Thursday 25 July 2019

Venice with a Fuji S5


Let's have a look at Venice, which I visited last year with a Fuji S5. Inevitably I end up with more photographs than I can use, so they sit on a hard drive gathering digital dust until I decide to dig them out.



My trip was mostly an excuse to carry around a big, heavy Mamiya twin-lens reflex with a 55mm f/5.4 lens - the widest for the Mamiya C-series TLR system - but I also took along my Fuji S5 and a fisheye lens because I love carrying things.


The Fuji S5 was launched in 2007. I've written about it before. Despite being twelve years old it still has very impressive dynamic range. Back in the 2000s the camera market only cared about megapixels, but in a move that was either very brave or completely misguided Fuji decided to prioritise vivid colours and dynamic range for their S3 and S5 SLRs.


They both used Fuji's clever SuperCCD SR sensor, which was designed to capture highlights without blowing them out. The image taken from the belltower above came out of the camera looking like this:


Which is more or less the correct exposure, although without digital burning it looks very bland. If the image had been shot with a compact camera the sky would be blown out irrevocably, and even with a digital SLR shooting a RAW file the sky would probably look something like the following if you had tried to burn the clouds:


The S3 and S5 on the other hand had a multilayered sensor, with two sets of photosites. There were six megapixels of full-sized photosites that captured the bulk of the image, plus six megapixels of tiny photosites studded in between the standard photosites that captured the same image underexposed by four stops. Photosites photosites photosites. There must have been a better way to write that sentence without using the word photosites so much.


The camera's internal software produced relatively muted results, and contemporary versions of Photoshop couldn't make use of the extra pixels, but nowadays the S3 and S5's RAW files are easy to work with using Adobe Camera Raw. A quick go with the graduated filter brings out lots of detail in the sky, and you can go mad with this, as if you were top Romantic painter John Martin and you wanted to scare people.


On a physical level the S3 was built around a Nikon F80 and had a slow data buffer that made it difficult to use for anything fast-moving, such as wedding photography; the S5 was essentially a Nikon D200 with Fuji electronics, but although it fixed the S3's problems it was too little, too late. Back then people wanted full-frame and sixteen megapixels, not APS-C and definitely not six megapixels.

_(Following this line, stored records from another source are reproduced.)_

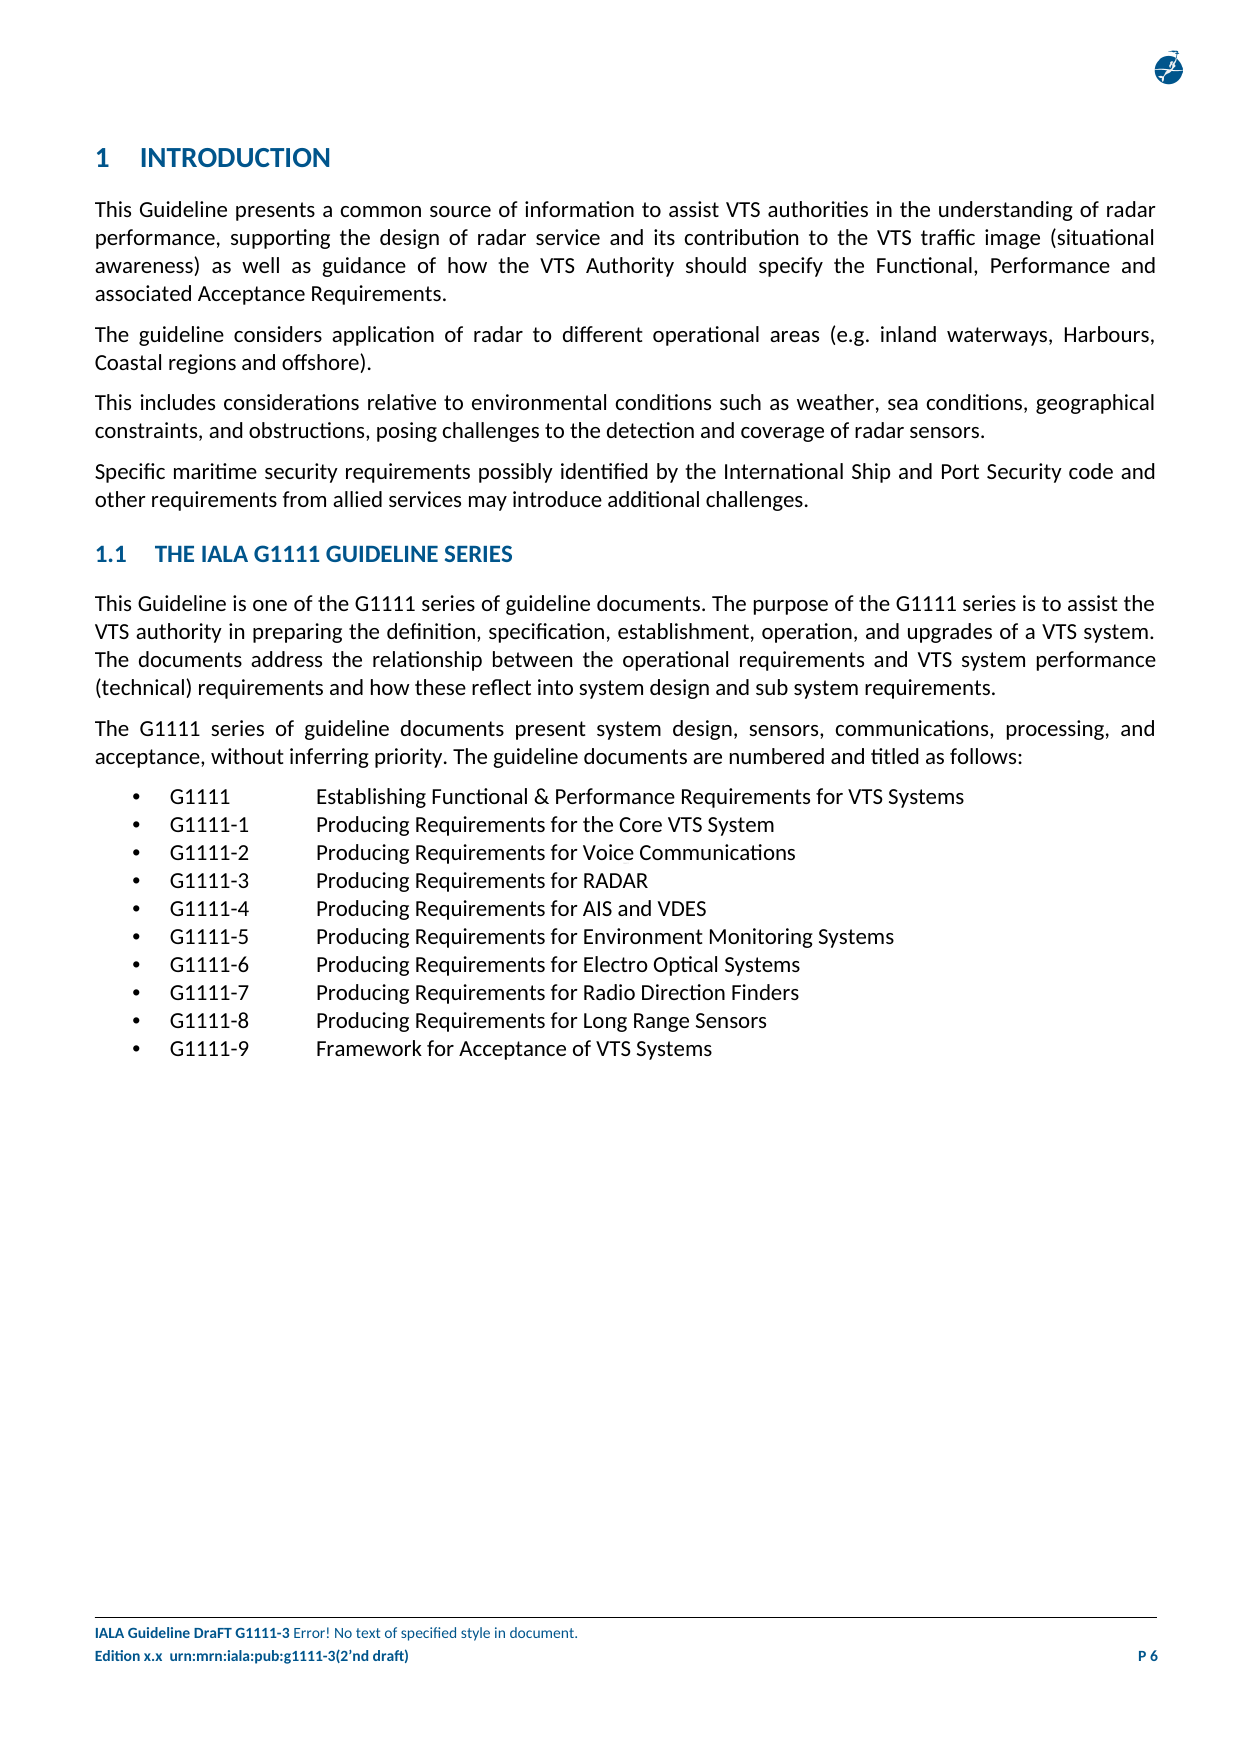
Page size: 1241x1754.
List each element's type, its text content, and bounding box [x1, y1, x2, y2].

list G1111-9 Framework for Acceptance of VTS Systems [132, 1034, 1157, 1062]
text Specific maritime security requirements possibly identified by the International Ship and Port Security code and other requirements from allied services may introduce additional challenges. [94, 457, 1157, 513]
list G1111-7 Producing Requirements for Radio Direction Finders [132, 978, 1157, 1006]
list G1111-8 Producing Requirements for Long Range Sensors [132, 1006, 1157, 1034]
picture [1123, 0, 1241, 119]
subtitle INTRODUCTION [94, 139, 1157, 174]
subtitle The IALA G1111 guideline series [94, 538, 1157, 568]
text This Guideline is one of the G1111 series of guideline documents. The purpose of the G1111 series is to assist the VTS authority in preparing the definition, specification, establishment, operation, and upgrades of a VTS system. The documents address the relationship between the operational requirements and VTS system performance (technical) requirements and how these reflect into system design and sub system requirements. [94, 589, 1157, 701]
list G1111-4 Producing Requirements for AIS and VDES [132, 894, 1157, 922]
text This Guideline presents a common source of information to assist VTS authorities in the understanding of radar performance, supporting the design of radar service and its contribution to the VTS traffic image (situational awareness) as well as guidance of how the VTS Authority should specify the Functional, Performance and associated Acceptance Requirements. [94, 195, 1157, 307]
list G1111-6 Producing Requirements for Electro Optical Systems [132, 950, 1157, 978]
list G1111-1 Producing Requirements for the Core VTS System [132, 810, 1157, 838]
list G1111-2 Producing Requirements for Voice Communications [132, 838, 1157, 866]
list G1111-3 Producing Requirements for RADAR [132, 866, 1157, 894]
text The G1111 series of guideline documents present system design, sensors, communications, processing, and acceptance, without inferring priority. The guideline documents are numbered and titled as follows: [94, 714, 1157, 770]
text This includes considerations relative to environmental conditions such as weather, sea conditions, geographical constraints, and obstructions, posing challenges to the detection and coverage of radar sensors. [94, 388, 1157, 444]
list G1111-5 Producing Requirements for Environment Monitoring Systems [132, 922, 1157, 950]
list G1111 Establishing Functional & Performance Requirements for VTS Systems [132, 782, 1157, 810]
text The guideline considers application of radar to different operational areas (e.g. inland waterways, Harbours, Coastal regions and offshore). [94, 320, 1157, 376]
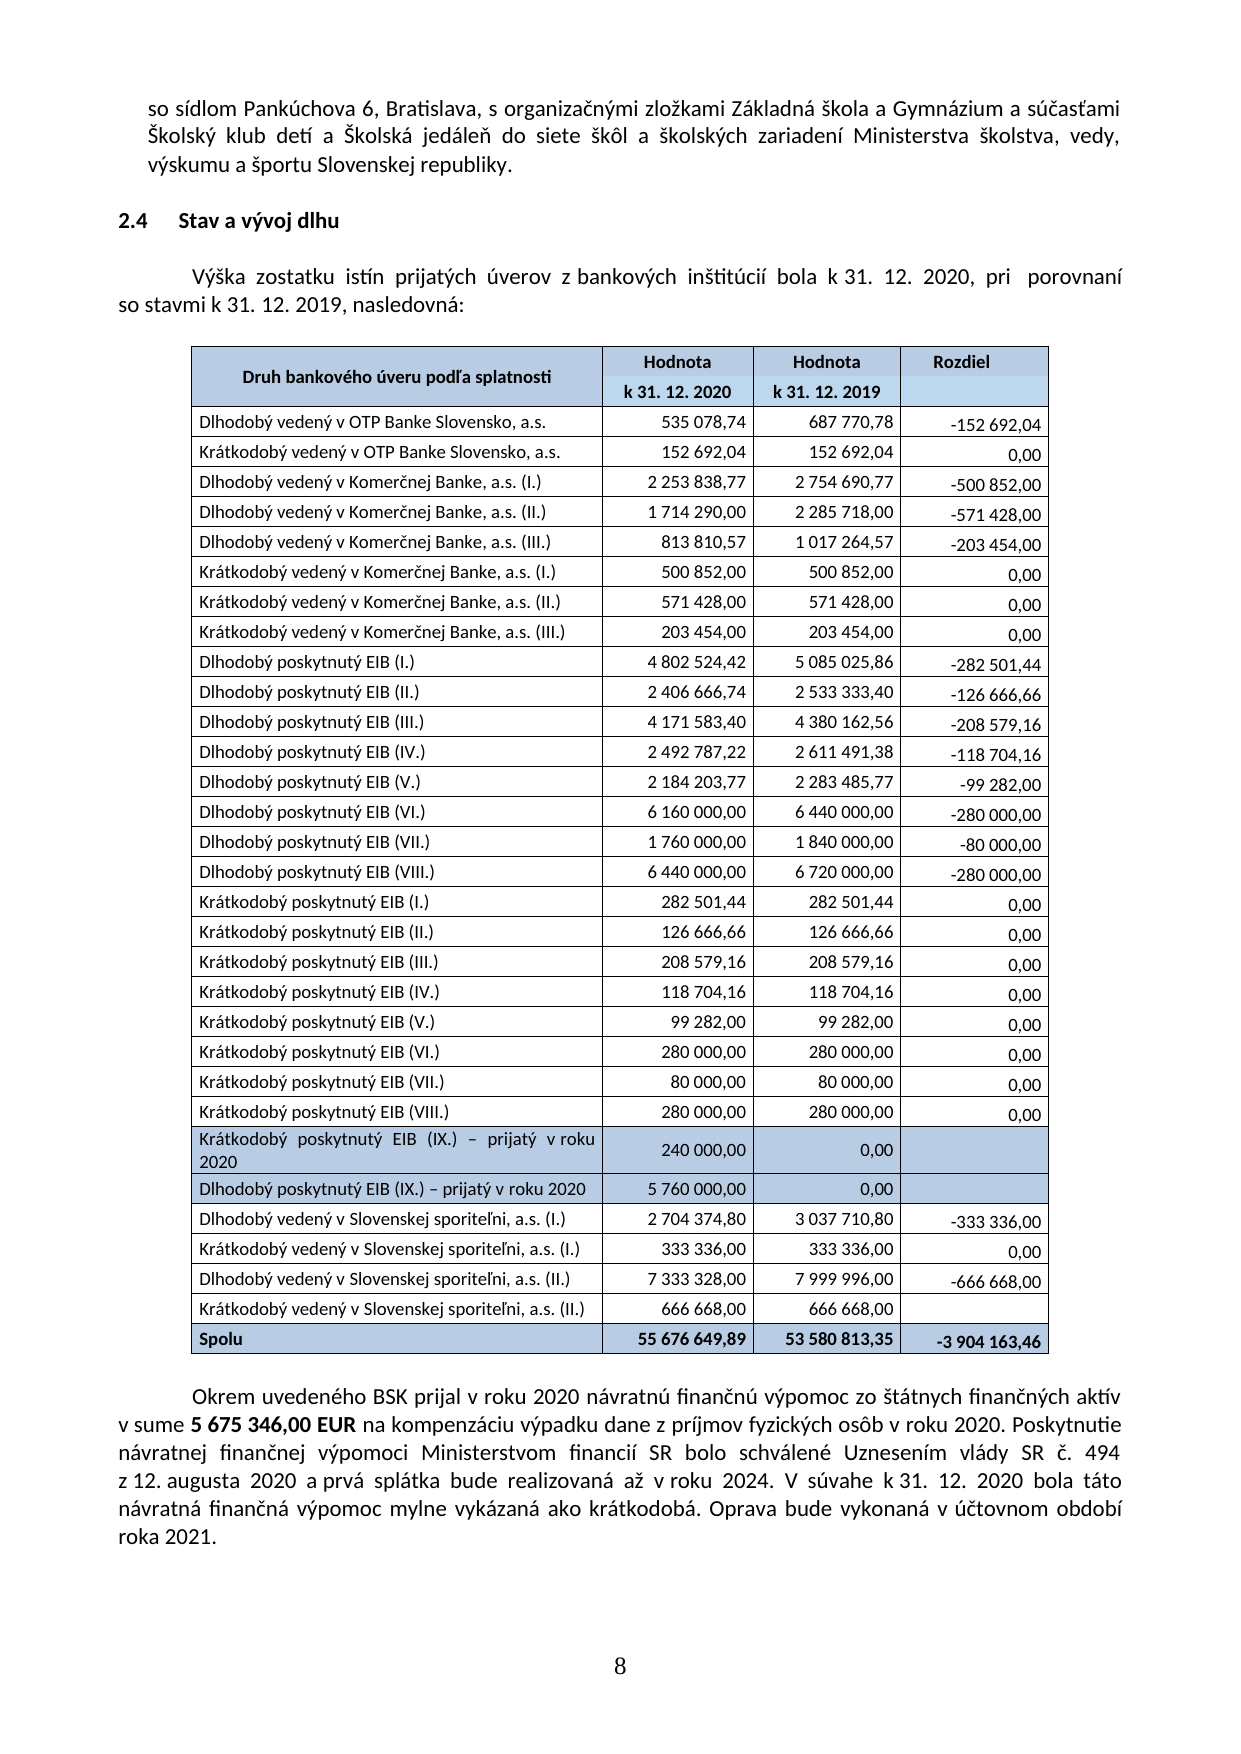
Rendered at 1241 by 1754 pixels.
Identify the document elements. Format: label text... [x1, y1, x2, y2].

Historically Fuji was out of step with the times, but only just. In 2007 Nikon launched the D3, which was a game-changer. Its emphasis on higher ISOs over megapixels caught the imagination of photographers, and almost overnight the competition seemed to give up on the megapixel wars and prioritise dynamic range instead. There were still high-resolution cameras, but they didn't have the same cachet. Fuji's digital SLRs had very good light sensitivity, although they weren't in the same league as the D3, and sadly there was never a full-frame SuperCCD SR sensor.

Modern digital SLRs approach the same dynamic range as the S3 and S5, but they tend to prioritise noise-free shadows, which is slightly more awkward to process with Photoshop. Processing S3 and S5 files is similar to burning black and white film, but lifting shadows is unintuitive.

The two cameras still have a cult following. The S3 is flimsier and slower, but uses standard AA batteries. The S5 is objectively superior - faster, more robust, and it will meter with manual focus lenses, whereas the S3 won't - but the batteries are long out of production. Frustratingly the S5 can't use D200 batteries, even though they're physically identical. Over time it will suffer the same fate as the Kodak DCS 14n / DCS Pro SLR, death-by-proprietary-battery, but for now it's still one of a kind albeit that there were two of them so it's one of two-of-a-kind the end.